Una visione opposta è contenuta nella seconda proposta di legge, “Break free from plastic pollution”. È una soluzione molto più radicale perché muove dal presupposto che il riciclaggio non sia più sufficiente, soprattutto a fronte di numeri così ingenti. L’obiettivo perciò è quello di spostare la responsabilità sulle aziende e meno sul consumatore finale. Si istituisce un programma nazionale di vuoti a rendere e si sospende temporaneamente la costruzione di nuovi impianti per la produzione di plastica. Infine si prevede un’eliminazione progressiva dei prodotti in plastica monouso non necessari, come in parte sta già succedendo all’interno del contesto europeo. Progetto ambizioso la cui riuscita passa anche per le elezioni di novembre.
Il tema ambientale è indubbiamente un fattore rilevante in vista delle ormai imminenti elezioni statunitensi. Parlando della questione della plastica, Rick Perry (segretario dell’energia durante l’amministrazione Trump, si è dimesso nel 2019) ha menzionato uno studio effettuato nel 2017 e pubblicato sulla rivista Environmental Science and Technology. “Nel mondo otto fiumi portano quasi il 90% dei rifiuti plastici negli oceani. Nessuno è americano.” Effettivamente è vero: sei di questi fiumi si trovano in Asia, i restanti due in Africa. Ciò che Perry non ha evidenziato però è stata l’importazione di 172 milioni di tonnellate di plastica in trentatrè paesi africani, tra il 1990 e il 2017. Gli USA sono tra i principali esportatori di rifiuti, si tratta, solo nel 2019, di 80mila le tonnellate inviate a novantasei paesi. Risulta evidente dunque che le origini del problema non siano locali.
“Commercio” globale di rifiuti
I Paesi in via di sviluppo usano metodi discutibili per lo smaltimento di queste tonnellate. In Camerun vengono sciolti e mescolati alla sabbia, il prodotto viene usato per pavimentare le strade. In altri Paesi si arriva direttamente alla combustione della plastica, pratica ancora più nociva.

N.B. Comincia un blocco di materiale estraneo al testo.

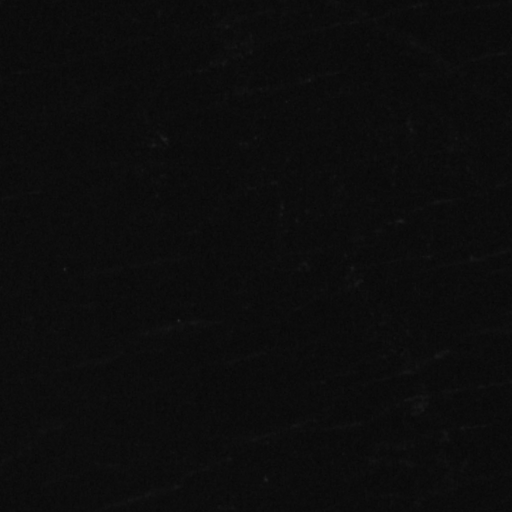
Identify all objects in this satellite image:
river: (446, 400)
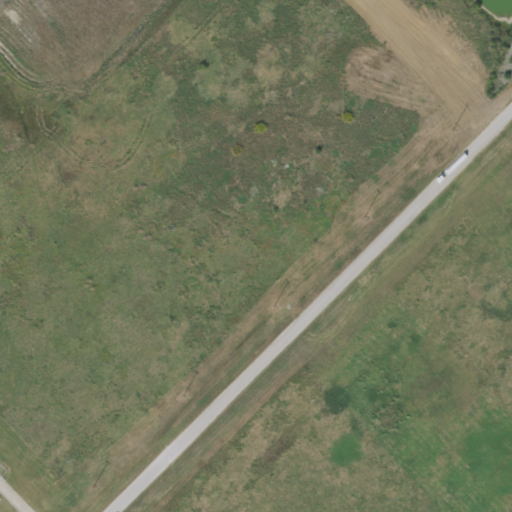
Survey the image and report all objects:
wastewater plant: (256, 256)
road: (257, 329)
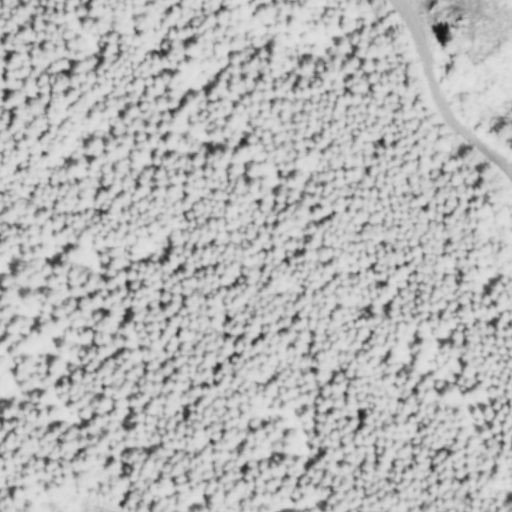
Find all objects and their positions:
road: (454, 65)
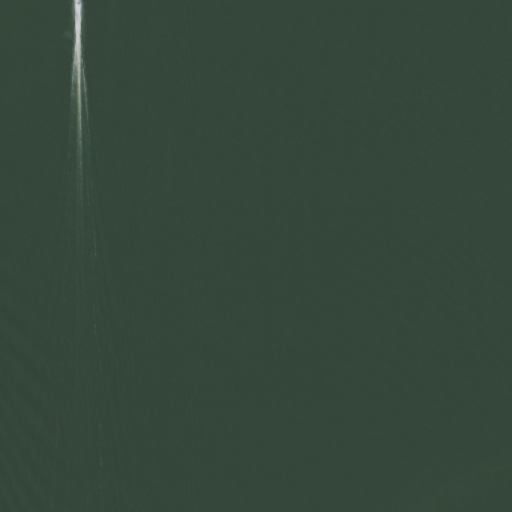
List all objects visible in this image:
river: (451, 433)
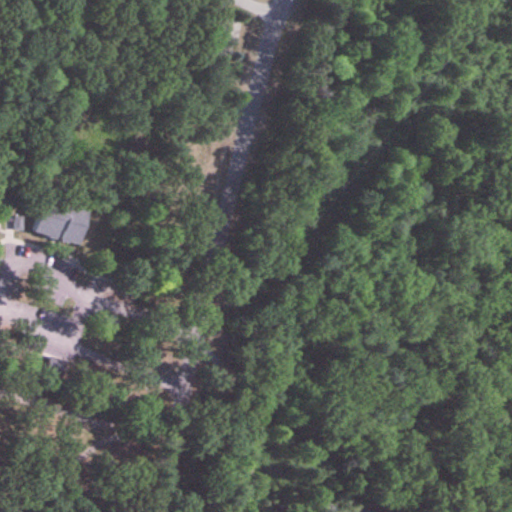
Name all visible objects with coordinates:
building: (60, 222)
road: (215, 254)
road: (19, 266)
road: (143, 346)
road: (251, 420)
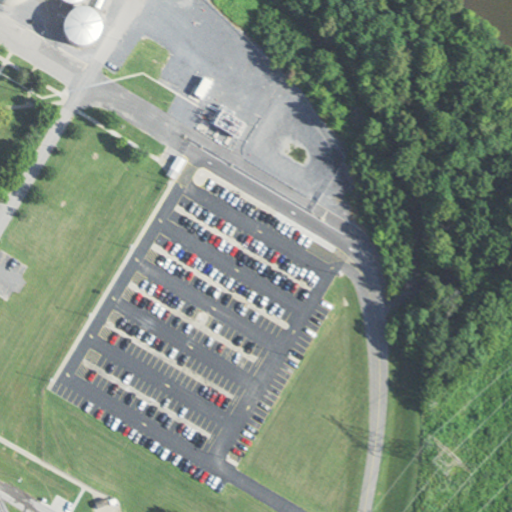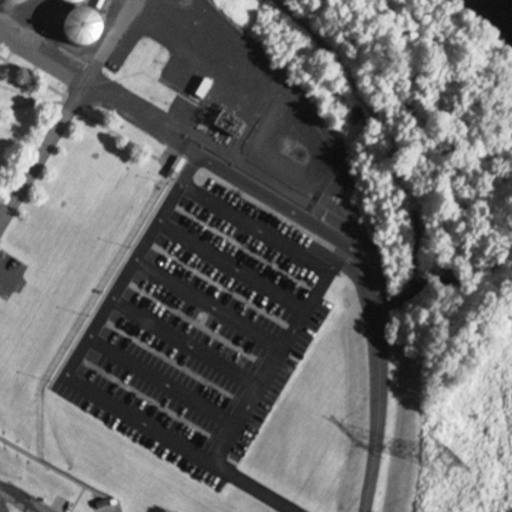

La plastica che arriva in questi Stati viene normalmente denominata riciclata, numerose indagini però hanno dimostrato il contrario. Il commercio globale di rifiuti assume dunque la sembianza di un trasferimento di materiali che non si sanno gestire. Poco importa poi se si decide per la fusione, la combustione o non si decide proprio. D’altronde di commerciale c’è ben poco, considerando che il valore della plastica di scarto è quasi irrisorio e in molti casi sono le aziende ad essere pagate per riceverla, non viceversa.
Negli ultimi anni il traffico di rifiuti verso l’Africa si è intensificato perché la Cina (in precedenza la meta prediletta) ha chiuso le porte ad ogni ingresso. Altri Paesi tentano un’emulazione, molto spesso però la restituzione dei rifiuti si rivela un’impresa quasi impossibile. Capita infatti che i container restino depositati nei porti di qualche grande città marittima oppure vengano semplicemente dirottati verso altri Paesi.
Jim Puckett è il direttore esecutivo del Basel Action Network, una ONG che vigila sul rispetto e l’applicazione della convenzione di Basilea¹ riguardo i rifiuti, sintetizza bene la situazione corrente con queste parole: “Tutti stanno cercando il prossimo paese disposto ad accettare quella roba”. Il trasferimento del problema non corrisponde ad una sua soluzione, sembra però essere la modalità più accreditata.
¹ L’accordo è in vigore dall’8 maggio 1994 ed è il più completo stipulato da parte dell’Unione Europea riguardo la tematica ambientale, in particolar modo la gestione dei rifiuti. Oltre a regolarne i movimenti transfrontalieri, richiede alle parti in causa la gestione e lo smaltimento secondo modalità sane dal punto di vista ambientale.
FONTI:
L’Africa invasa dalla plastica. Sharon Lerner, Internazionale 1379, pp. 46 – 54.